**Prompt**
In the records below, which lines include "plate"? Copy them.

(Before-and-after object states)
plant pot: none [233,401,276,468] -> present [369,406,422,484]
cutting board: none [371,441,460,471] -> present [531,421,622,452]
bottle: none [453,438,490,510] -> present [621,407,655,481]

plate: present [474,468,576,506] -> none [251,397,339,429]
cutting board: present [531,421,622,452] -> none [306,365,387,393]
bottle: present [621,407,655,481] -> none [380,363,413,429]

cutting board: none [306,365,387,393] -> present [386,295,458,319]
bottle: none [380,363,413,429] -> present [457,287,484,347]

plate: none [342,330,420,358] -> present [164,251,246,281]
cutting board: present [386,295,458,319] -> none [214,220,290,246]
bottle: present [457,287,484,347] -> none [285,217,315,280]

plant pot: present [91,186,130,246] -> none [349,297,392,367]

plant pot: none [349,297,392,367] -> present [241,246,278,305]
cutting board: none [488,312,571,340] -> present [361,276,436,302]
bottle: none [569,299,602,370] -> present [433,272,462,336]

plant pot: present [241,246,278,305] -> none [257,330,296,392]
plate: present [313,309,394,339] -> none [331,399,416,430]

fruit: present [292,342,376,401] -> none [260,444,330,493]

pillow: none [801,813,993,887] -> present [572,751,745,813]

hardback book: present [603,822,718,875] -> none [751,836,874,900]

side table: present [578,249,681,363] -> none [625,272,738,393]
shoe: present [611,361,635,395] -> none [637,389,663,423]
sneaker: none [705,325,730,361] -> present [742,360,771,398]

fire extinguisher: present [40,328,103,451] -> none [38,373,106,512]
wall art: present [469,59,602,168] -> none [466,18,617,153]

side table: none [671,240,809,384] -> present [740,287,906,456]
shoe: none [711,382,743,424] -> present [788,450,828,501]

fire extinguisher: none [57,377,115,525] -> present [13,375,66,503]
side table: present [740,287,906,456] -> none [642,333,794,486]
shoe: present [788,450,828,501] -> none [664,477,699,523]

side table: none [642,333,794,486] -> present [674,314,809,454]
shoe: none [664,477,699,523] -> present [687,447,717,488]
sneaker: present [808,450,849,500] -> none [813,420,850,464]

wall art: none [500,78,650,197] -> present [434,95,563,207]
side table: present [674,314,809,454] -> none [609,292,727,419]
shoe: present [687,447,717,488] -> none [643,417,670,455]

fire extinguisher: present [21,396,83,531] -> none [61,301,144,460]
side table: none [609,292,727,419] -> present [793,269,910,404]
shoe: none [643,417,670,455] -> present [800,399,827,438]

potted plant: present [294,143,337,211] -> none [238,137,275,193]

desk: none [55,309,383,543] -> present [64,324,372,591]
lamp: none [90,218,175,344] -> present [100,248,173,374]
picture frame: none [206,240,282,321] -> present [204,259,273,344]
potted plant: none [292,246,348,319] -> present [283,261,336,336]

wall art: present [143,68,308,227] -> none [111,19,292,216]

**Response to the exercise**
plate: present [474,468,576,506] -> none [251,397,339,429]
plate: none [342,330,420,358] -> present [164,251,246,281]
plate: present [313,309,394,339] -> none [331,399,416,430]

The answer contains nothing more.